When it comes time to refinance your mortgage, it is a smart decision to look for the best rate you can find. After all, even a small percentage can make a significant difference when you apply it to the hundreds of thousands of dollars in your mortgage.
The following methods will help you save money in the long run with the best refinance rates. With so many, you are sure to find a method to best fit your needs.
Check Your Credit Report for Errors
As soon as you know that you want to refinance your mortgage, get a copy of your credit report. Then, take the time to check it for errors. It may seem like a minor step that wastes your time, but it can lead to significant savings.
That’s because correcting errors will improve your credit score. Any bump in your credit score makes lenders view you more favorably. That, in turn, translates into a reduction in your rate.
Depending on the error, you could easily find yourself saving about $95 a month or more. Even if you only save $25 or $50 a month, it will add up over time.
Keep Using Consumer Credit
Consumer credit refers to your credit cards. It’s tempting to pay off all your debt and stop using credit cards. This is especially true if you have fallen behind in the past. But that is not the option that’s best for your credit history or score.
Instead, make occasional small purchases on your credit card. Just make sure that you can always pay off the purchase in full at the end of the month. This will show lenders that you are responsible with debt. It will also boost your credit score.
Remember that your credit score directly affects your refinance rates.
Consider Increasing Your Available Credit – But Don’t Use More
Just using your credit cards responsibly can improve your credit score, but you will see even better results if you do so in a smart way. Specifically, see if you can increase your available credit but still use the same amount every month.

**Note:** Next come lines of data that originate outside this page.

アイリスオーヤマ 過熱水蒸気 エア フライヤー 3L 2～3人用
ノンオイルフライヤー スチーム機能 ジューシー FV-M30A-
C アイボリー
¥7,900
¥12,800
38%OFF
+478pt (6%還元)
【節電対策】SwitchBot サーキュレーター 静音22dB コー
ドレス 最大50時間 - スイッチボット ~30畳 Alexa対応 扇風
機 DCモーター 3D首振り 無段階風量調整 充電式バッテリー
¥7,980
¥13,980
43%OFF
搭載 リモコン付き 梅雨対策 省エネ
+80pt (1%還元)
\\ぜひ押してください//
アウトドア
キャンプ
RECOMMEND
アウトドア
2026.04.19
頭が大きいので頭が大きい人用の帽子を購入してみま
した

This will reduce your credit utilization ratio. Ideally, you want your credit card balance to stay under 25 percent of the credit you have available. This tip is incredibly useful as your credit utilization ratio is one of the major factors lenders look at before offering you a refinance rate.
Think About a Shorter Loan Term
When you refinance your mortgage, you have the option of choosing a new loan term. You may be tempted to opt for a 30-year term, as this will give you lower monthly payments. However, you will pay much more in interest over time. Additionally, you will likely have a higher interest rate for a longer loan term.
The bottom line here is that opting for a 15- or 20-year loan term can save you money as you refinance. You can even drop it to a 10-year loan. You will likely get a lower interest rate and you will definitely pay less interest over the life of the loan.
Consider a Mortgage Rate Lock
Mortgage rates fluctuate based on economic news, government reports, and policy announcements. As such, sometimes, experts can predict when they will rise or fall. You can use this knowledge to get a mortgage rate lock.
That lock freezes your mortgage rate in place, so rising rates don’t affect yours. This is important to do as processing the loan can take weeks and the rate may change significantly during that time.
Make sure to ask a financial expert if this makes sense for you.
Understand the Rates as You Compare Them
Part of finding the best mortgage refinance rate is comparing prices from various lenders. But make sure that you understand what you are looking at as you compare those prices.
“No Cost” Loans
Never trust that a “no cost” loan truly has no cost. The fees may not be where other lenders have them, but they will be somewhere. If you don’t pay them upfront, they may get built into your interest rate or rolled into your loan balance.
You will also want to see if you can reduce the loan balance by paying the refinance closing costs initially. At the very least, this will reduce your balance. It may even lower your interest rate.
Some low rates may include discount points. Those points refer to paying upfront to reduce your rate. These may sometimes work to your advantage, but that’s not always the case. Always calculate how long you would have to pay the loan for to recoup that initial payment.